Ken Kaneki è uno studente universitario al primo anno, timidissimo e introverso ama molto leggere ed ha un solo amico. Quando riesce ad uscire con Rize, una sua coetanea anch’essa con l’hobby della lettura, è certo di vivere il giorno più bello della sua vita. Ken avrà però una terribile sorpresa quando, dopo un tenero abbraccio, viene morso violentemente alla spalla dalla ragazza che si dimostra essere un ghoul in cerca di cibo. Questi esseri terribili all’apparenza assomigliano in tutto e per tutto agli umani, tranne che, per loro, l’unica fonte di nutrimento è la carne umana.
La polizia è riuscita a eliminarli quasi del tutto, ma nella città di Tokyo ne sopravvivono ancora. Per una serie di fortunate circostanze durante l’aggressione Ken rimane gravemente ferito ma Rize muore e, per riuscire a salvare il ragazzo un medico decide di trapiantare nel giovane gli organi della ragazza. Al suo risveglio Ken si rende conto di essersi trasformato in un mezzo ghoul, e cade preda di una fame mostruosa alla quale cerca disperatamente di non cedere.
Tokyo Ghoul nasce nel 2011 come manga scritto e disegnato da Sui Ishida, e in Giappone raccoglie enormi successi grazie alla capacità di intrecciare elementi drammatici e psicologici con un bel po’ di horror splatter. Nel 2014 viene prodotto dallo Studio Pierrot l’anime di dodici episodi seguito, l’anno dopo, da un’altra serie, mentre è del 2016 il live action uscito solo ora in Italia.

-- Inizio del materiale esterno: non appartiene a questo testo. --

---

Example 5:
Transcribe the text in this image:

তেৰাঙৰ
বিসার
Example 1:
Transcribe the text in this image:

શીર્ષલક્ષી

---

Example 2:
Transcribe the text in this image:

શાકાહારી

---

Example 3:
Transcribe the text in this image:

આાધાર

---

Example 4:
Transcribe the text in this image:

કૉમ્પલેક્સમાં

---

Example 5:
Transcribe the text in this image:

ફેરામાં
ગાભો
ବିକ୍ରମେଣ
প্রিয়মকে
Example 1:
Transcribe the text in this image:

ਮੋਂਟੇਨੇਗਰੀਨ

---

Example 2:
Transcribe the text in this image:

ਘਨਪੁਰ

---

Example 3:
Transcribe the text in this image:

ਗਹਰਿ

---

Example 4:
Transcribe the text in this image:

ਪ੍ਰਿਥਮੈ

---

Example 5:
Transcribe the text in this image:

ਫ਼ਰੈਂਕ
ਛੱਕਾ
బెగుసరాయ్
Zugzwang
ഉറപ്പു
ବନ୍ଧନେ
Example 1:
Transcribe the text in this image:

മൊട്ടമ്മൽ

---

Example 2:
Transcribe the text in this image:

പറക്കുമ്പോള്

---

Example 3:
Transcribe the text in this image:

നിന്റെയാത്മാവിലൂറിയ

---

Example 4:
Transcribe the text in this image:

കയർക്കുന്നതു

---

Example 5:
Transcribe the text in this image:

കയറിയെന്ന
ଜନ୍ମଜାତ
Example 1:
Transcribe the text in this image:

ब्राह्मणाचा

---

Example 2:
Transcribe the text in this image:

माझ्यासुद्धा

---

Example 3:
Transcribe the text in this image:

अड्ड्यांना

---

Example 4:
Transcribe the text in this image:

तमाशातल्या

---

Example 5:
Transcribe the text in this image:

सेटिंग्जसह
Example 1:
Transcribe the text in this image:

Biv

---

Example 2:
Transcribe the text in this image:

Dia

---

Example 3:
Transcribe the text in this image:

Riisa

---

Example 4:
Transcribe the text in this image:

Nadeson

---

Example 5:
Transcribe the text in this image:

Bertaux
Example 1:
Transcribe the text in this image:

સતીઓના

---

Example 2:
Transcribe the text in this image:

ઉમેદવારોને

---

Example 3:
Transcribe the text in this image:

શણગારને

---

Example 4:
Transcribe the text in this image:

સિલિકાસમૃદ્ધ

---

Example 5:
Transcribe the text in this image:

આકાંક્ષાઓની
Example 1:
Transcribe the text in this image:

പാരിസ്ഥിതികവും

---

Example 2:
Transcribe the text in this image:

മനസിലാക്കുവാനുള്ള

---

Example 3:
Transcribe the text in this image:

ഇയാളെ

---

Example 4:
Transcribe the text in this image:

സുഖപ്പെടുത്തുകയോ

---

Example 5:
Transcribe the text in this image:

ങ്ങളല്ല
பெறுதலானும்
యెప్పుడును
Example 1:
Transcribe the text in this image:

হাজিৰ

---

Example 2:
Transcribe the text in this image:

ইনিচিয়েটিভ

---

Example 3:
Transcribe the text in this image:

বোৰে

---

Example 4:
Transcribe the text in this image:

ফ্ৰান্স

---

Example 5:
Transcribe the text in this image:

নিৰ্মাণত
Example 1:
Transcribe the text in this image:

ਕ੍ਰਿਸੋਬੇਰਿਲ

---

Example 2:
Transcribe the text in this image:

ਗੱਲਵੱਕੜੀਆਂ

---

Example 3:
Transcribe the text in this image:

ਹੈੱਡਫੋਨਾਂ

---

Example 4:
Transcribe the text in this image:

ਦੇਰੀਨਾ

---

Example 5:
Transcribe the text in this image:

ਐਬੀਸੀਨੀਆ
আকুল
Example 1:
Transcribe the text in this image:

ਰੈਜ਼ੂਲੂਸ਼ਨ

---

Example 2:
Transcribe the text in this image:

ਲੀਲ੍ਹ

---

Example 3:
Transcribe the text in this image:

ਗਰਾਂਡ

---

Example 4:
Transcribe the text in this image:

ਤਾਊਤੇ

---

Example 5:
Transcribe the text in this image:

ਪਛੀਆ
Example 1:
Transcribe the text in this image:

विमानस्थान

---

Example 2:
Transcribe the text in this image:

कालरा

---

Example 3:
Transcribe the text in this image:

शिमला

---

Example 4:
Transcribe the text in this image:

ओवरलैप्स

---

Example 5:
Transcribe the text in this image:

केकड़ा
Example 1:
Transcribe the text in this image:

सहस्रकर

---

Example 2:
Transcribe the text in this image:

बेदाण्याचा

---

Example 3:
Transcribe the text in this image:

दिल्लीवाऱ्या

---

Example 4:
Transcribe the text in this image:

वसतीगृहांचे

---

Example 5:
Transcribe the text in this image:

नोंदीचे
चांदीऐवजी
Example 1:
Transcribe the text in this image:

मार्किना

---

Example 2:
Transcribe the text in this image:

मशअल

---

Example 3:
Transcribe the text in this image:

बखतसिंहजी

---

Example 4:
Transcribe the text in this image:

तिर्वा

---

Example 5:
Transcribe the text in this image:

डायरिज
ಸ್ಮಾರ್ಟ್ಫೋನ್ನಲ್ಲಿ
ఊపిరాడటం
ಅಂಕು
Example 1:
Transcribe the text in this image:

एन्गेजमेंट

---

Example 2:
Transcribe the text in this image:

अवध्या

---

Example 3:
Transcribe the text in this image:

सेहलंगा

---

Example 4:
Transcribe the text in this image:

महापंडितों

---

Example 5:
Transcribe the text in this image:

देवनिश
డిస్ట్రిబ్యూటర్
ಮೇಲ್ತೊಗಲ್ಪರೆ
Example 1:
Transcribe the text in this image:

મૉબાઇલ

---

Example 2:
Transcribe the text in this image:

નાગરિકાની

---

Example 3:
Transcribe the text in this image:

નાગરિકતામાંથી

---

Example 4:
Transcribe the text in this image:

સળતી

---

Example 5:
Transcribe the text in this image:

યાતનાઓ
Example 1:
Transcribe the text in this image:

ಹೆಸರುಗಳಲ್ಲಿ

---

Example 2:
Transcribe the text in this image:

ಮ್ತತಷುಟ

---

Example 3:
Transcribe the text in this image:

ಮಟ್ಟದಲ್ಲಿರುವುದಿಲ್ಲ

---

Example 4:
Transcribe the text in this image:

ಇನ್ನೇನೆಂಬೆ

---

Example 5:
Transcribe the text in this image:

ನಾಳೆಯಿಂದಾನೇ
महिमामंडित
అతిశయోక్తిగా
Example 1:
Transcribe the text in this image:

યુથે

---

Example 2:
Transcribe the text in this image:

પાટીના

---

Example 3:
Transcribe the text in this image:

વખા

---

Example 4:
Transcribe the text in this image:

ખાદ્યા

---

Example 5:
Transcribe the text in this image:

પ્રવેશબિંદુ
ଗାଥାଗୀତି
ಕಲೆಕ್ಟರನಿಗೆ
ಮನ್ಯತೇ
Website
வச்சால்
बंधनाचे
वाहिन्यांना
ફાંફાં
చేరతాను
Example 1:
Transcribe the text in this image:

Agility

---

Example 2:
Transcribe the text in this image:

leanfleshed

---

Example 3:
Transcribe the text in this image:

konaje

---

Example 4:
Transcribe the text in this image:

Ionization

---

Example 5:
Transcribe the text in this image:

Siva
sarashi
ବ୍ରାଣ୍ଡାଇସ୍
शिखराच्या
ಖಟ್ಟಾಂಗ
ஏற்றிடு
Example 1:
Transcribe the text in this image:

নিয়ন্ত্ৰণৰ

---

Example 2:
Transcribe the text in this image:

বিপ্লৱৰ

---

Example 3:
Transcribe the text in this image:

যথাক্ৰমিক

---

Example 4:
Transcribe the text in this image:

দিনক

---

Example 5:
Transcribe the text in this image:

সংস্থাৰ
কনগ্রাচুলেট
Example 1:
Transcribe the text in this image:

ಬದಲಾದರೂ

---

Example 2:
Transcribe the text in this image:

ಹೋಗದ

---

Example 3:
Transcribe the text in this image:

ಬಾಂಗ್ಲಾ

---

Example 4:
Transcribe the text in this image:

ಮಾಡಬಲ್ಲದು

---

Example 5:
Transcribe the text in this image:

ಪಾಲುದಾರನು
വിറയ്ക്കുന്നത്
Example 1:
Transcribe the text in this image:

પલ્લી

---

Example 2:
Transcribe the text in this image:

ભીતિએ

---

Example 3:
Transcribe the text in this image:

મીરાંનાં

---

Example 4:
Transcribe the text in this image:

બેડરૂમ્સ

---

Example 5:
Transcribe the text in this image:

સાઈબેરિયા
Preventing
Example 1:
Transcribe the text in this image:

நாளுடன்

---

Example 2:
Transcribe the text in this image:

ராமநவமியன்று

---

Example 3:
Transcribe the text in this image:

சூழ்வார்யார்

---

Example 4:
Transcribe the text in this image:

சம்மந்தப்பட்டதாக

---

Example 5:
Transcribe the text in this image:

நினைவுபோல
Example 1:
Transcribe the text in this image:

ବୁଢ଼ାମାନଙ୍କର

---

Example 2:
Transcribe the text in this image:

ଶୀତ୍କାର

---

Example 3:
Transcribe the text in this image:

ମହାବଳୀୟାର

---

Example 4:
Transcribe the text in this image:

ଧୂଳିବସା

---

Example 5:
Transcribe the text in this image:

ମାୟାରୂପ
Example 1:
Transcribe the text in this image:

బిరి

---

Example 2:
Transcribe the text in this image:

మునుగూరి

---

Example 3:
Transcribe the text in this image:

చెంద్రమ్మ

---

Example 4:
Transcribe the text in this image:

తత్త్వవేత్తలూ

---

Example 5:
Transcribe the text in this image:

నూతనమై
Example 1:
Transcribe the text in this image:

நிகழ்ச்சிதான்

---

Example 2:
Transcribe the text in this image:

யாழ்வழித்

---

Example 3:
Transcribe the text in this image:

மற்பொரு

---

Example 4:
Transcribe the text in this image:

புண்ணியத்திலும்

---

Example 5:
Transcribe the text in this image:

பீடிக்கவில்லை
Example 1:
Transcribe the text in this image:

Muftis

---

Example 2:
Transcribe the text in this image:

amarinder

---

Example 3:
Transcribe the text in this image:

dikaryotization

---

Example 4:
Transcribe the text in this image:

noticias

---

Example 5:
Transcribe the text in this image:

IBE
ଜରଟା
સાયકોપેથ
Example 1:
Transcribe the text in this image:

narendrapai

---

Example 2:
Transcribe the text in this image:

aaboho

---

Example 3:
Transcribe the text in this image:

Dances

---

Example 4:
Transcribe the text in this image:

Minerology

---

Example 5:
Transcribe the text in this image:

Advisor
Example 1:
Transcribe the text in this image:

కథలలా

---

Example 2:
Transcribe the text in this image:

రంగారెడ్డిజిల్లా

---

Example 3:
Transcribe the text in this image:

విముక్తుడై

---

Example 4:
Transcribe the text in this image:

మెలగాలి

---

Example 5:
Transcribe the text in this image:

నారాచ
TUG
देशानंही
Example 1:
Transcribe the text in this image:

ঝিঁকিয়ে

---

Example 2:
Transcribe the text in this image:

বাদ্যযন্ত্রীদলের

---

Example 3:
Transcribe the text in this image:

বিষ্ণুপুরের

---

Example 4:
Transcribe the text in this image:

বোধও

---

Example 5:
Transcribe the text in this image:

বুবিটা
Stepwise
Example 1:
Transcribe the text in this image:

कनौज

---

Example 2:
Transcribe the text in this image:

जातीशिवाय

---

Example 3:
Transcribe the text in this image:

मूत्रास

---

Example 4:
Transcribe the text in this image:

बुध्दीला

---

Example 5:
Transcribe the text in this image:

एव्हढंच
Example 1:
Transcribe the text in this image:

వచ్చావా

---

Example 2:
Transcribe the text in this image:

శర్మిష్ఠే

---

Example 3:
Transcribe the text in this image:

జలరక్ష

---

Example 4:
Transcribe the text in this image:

La domanda che sta alla base del racconto è: tutte le vite hanno lo stesso valore? Ipotizzando l’esistenza di un'altra specie la cui unica possibilità di sopravvivenza è l’omicidio di esseri umani, questa potrebbe vivere legittimamente? Niente di filosoficamente troppo impegnativo dunque, che però nella dimensione manga e anime, unita a un’estetica tutta giapponese per la messa in scena (dai combattimenti mirabolanti in cui scompare la forza di gravità, alle scene madri in salsa shakespeariana) risultano piuttosto divertenti. Anche la trama sa di già sentito con il solito ragazzino giapponese orfano e sfigato alla ricerca di se stesso, messo di fronte a un destino ineluttabile. Tanti combattimenti, qualche storia d’amore, cattivi molto cattivi e così via.
Se portare la mitologia del manga nell’anime è quasi una conseguenza naturale, altrettanto non si può dire per il cinema. Che ci abbiano provato gli americani (Dragon Ball o Death Note) o i giapponesi (Nana o il recente Fullmetal Alchemist) il risultato è sempre stato a dir poco disastroso. Nel primo caso si è provato a cambiare in modo radicale la trama, snaturando la natura stessa dei prodotti di partenza e perdendo del tutto ciò che aveva fatto amare ai fan quei titoli. Nel secondo caso invece si è seguito pedissequamente la trama del manga, senza però capire che attori in carne ed ossa risultano spesso ridicoli non solo in trame fantastiche come nel caso di Tokyo Ghoul, ma anche con storie “realistiche” come per Nana.
È come se la natura stessa del prodotto di partenza (e altrettanto non si può dire per i fumetti americani) respinga la corporeità. Infatti, non solo Tokyo Ghoul è un brutto film a causa di un budget evidentemente basso e per una regia sciatta, ma sono proprio i personaggi, il modo in cui si muovono che, in quanto “reali”, non riescono a portare sullo schermo il vero valore del manga, che risiede nella sua estetica così particolare. Una capacità di rappresentazione tramite le immagini che non riesce mai a trovare la giusta dimensione in pellicola a meno di un qualche, clamoroso, miracolo.